## [Data to use]

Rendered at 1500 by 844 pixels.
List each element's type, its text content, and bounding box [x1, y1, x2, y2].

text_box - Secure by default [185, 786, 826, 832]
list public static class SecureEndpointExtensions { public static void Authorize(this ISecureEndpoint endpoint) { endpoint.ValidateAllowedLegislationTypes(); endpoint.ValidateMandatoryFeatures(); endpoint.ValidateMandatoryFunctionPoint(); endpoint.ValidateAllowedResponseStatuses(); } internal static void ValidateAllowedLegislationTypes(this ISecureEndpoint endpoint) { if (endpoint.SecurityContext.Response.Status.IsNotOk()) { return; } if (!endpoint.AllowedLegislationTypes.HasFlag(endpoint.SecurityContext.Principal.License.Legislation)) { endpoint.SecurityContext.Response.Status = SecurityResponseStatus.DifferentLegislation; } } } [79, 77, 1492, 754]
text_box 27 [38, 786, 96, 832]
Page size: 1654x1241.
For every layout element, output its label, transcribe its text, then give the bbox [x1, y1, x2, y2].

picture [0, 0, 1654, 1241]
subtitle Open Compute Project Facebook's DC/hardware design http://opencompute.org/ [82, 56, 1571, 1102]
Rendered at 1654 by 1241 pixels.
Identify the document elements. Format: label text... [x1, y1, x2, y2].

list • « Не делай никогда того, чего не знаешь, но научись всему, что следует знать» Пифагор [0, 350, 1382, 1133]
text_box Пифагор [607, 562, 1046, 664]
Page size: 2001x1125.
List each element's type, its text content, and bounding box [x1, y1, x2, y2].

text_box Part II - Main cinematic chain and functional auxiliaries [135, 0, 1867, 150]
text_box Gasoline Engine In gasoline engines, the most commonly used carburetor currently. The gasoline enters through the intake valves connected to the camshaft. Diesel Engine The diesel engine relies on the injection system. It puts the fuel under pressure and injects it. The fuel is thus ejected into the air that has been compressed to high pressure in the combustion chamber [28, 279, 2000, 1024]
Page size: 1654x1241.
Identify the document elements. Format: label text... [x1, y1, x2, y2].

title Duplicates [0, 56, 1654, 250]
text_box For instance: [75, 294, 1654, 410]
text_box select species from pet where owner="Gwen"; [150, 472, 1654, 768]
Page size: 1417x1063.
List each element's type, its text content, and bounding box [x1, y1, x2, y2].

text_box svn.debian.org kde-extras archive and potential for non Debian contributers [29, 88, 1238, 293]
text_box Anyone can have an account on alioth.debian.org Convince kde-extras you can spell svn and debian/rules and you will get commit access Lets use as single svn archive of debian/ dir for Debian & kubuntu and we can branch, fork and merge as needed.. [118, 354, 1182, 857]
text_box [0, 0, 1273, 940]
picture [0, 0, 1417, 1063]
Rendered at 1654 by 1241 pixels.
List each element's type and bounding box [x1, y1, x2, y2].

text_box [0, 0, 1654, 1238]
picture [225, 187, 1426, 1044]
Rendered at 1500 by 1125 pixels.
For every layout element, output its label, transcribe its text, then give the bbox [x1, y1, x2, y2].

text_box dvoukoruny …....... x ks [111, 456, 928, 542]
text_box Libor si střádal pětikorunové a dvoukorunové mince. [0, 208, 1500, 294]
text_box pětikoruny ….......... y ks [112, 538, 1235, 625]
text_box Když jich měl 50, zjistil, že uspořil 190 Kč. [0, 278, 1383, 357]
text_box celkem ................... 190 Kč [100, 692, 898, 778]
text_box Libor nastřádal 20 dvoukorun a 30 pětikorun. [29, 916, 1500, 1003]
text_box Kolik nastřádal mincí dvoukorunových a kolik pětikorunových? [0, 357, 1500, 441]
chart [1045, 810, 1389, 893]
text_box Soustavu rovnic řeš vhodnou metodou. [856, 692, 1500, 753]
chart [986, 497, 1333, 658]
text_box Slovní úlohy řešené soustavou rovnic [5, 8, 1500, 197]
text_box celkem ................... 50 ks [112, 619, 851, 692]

## [Instructions to follow]
Rewrite the lines from the line with "Rendered at 1500 by 1125 pixels." up to and including the line with "text_box Libor si", changing "label" to "category" and leaving everything else as it is.

## [Task answer]
Rendered at 1500 by 1125 pixels.
For every layout element, output its category, transcribe its text, then give the bbox [x1, y1, x2, y2].

text_box dvoukoruny …....... x ks [111, 456, 928, 542]
text_box Libor si střádal pětikorunové a dvoukorunové mince. [0, 208, 1500, 294]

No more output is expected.